The dark night of the unknown. The steps one knows one has to take and the associated fear.



Responsibility.


I feel this is the heart of meditation: Simply being interested in what is here – being more interested in what is… than in what was, what will be, or what should be.

Toni Packer

The dog, snoring at my feet. Loud chatter coming through the wall from next door. The smell of coffee and of smoke from the unlit fire. A new, different kind of silence in the absence of clanging tinnitus.

Even the same things are new in each moment.



The silence of not knowing.


No doer nor nothing to be done.


No thought can improve what is already here.


We don’t have ideas, ideas have us.

Carl Jung


In times of trauma I have no idea what I’m doing except somehow saving myself.



Sitting, wondering at the beauty of existence but also inquiring into the horrors here too.
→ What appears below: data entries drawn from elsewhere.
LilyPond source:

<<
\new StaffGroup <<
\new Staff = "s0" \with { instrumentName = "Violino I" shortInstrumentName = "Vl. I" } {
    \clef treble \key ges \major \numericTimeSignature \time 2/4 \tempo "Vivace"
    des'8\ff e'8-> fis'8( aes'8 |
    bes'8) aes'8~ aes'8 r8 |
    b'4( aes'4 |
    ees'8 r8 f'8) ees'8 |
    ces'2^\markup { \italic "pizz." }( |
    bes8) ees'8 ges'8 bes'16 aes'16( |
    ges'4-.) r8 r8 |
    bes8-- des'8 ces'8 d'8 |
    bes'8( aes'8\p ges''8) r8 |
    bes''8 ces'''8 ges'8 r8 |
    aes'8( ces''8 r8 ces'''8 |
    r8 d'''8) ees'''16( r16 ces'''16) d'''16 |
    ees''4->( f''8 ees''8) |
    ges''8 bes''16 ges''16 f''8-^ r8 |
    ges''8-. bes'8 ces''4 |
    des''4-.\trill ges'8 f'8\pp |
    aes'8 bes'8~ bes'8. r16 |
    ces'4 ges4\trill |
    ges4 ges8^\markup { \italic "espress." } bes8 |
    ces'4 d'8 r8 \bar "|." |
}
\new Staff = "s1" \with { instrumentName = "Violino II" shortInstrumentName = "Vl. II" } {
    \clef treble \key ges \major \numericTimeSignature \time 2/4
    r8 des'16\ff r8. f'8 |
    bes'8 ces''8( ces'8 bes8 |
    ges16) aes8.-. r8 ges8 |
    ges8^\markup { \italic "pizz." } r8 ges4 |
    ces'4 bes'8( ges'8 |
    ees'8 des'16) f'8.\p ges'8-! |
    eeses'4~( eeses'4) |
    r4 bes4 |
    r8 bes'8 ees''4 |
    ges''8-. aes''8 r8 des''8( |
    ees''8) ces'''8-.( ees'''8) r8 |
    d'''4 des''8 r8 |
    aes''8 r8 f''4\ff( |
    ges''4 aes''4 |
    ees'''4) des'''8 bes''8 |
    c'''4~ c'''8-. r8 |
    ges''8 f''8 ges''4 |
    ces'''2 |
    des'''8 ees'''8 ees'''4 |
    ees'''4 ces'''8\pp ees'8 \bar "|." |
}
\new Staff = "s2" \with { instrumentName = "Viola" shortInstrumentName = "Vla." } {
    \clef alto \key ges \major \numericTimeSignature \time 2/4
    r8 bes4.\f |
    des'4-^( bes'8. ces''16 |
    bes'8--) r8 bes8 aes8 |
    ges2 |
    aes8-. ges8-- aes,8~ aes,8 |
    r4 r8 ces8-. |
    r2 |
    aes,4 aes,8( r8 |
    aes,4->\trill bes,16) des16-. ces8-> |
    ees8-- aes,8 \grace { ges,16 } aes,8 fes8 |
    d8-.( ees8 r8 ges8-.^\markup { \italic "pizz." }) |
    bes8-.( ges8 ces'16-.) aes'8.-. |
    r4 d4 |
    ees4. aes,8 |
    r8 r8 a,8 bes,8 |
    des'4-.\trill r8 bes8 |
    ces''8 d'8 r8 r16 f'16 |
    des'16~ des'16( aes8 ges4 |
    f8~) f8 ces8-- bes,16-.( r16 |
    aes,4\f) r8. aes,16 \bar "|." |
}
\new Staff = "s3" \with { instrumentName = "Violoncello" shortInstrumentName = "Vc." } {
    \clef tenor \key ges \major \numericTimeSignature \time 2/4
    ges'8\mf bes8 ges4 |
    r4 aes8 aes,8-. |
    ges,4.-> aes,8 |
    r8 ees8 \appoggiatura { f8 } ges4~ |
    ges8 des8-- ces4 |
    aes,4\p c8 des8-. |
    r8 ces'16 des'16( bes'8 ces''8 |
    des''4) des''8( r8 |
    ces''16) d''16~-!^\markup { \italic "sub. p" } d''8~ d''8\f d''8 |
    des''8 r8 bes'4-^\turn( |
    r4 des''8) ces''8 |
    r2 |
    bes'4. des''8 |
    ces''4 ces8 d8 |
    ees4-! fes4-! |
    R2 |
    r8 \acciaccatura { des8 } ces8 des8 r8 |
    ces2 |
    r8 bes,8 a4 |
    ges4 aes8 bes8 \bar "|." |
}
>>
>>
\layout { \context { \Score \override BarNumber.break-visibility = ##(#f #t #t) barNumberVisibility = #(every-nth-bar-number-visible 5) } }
Pain yet complete aliveness.


What is the duration of this moment? Does it last only until the the next instance of inattention?


This is always it.


Roaring tinnitus this morning in my now blocked, deaf left ear. My experience of the world is now temporarily different and yet the open awareness of it remains clear and unchanged.


A solitary lamp illuminating the corner of the room. Ringing, hissing tinnitus; shrill, clean and precise.


I am very lucky to have a job in which I spend most of the time in a state of flow. No distracting, pointless, discursive inner monologue. Someway, somehow my usual identity of self falls away and ‘I’ cease to do the work but instead am the work.